Protests in response to the interruption of the treatment prompted Italy's Minister of Health, Renaldo Balduzzo to override the AIFA order in March. Despite the strong objections in an open letter to the Minister from thirteen Italian scientists researching stem cells, the Italian Parliament, in one of its last acts before new elections, issued a decree allowing the Stamina therapy to continue.
As a result, the authors of the EMBO article felt the need to emphasize the importance of "strident regulation" of medical applications of stem cells to ensure "the translation of science into effective therapies." They point to the current situation in Italy, as well as recent stem cell regulatory battles in the US and a case in Germany in which unregulated stem cell treatments resulted in death, as examples of how rules set out by regulatory bodies such as the FDA and EMA have so far been effective in protecting patients from serious risks associated the indiscriminate use of unproven therapies, and voice their concern that these rule seem to be changing for stem cell therapies.

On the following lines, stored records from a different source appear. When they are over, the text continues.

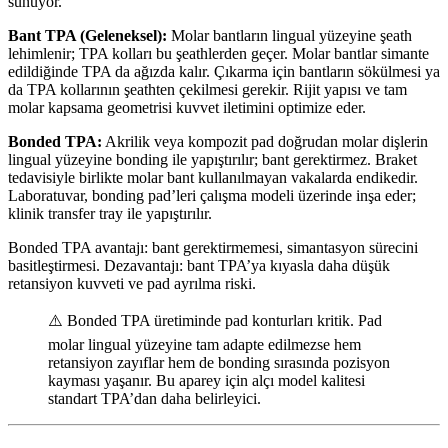
sunuyor.
Bant TPA (Geleneksel):
Molar bantların lingual yüzeyine şeath
lehimlenir; TPA kolları bu şeathlerden geçer. Molar bantlar simante
edildiğinde TPA da ağızda kalır. Çıkarma için bantların sökülmesi ya
da TPA kollarının şeathten çekilmesi gerekir. Rijit yapısı ve tam
molar kapsama geometrisi kuvvet iletimini optimize eder.
Bonded TPA:
Akrilik veya kompozit pad doğrudan molar dişlerin
lingual yüzeyine bonding ile yapıştırılır; bant gerektirmez. Braket
tedavisiyle birlikte molar bant kullanılmayan vakalarda endikedir.
Laboratuvar, bonding pad’leri çalışma modeli üzerinde inşa eder;
klinik transfer tray ile yapıştırılır.
Bonded TPA avantajı: bant gerektirmemesi, simantasyon sürecini
basitleştirmesi. Dezavantajı: bant TPA’ya kıyasla daha düşük
retansiyon kuvveti ve pad ayrılma riski.
⚠️ Bonded TPA üretiminde pad konturları kritik. Pad
molar lingual yüzeyine tam adapte edilmezse hem
retansiyon zayıflar hem de bonding sırasında pozisyon
kayması yaşanır. Bu aparey için alçı model kalitesi
standart TPA’dan daha belirleyici.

In reference to the current case in Italy, the article notes that, "The treatment, offered by a private non-medical organization, may not be safe, lacks a rationale, and violates current national laws and European regulation." Also, the authors understand the augment for reinstating treatment in the Italian case was that "safety is not a concern in the face of severely ill children or adults, for whom there are no therapeutic alternatives." However, they emphasize that:
"Compassion only applies when one offers a safe and potentially effective remedy. That a remedy is effective must be supported by published clinical data. If such data are not available, there is no legitimate assumption of effectiveness in the individual patient, and therefore no 'compassion'."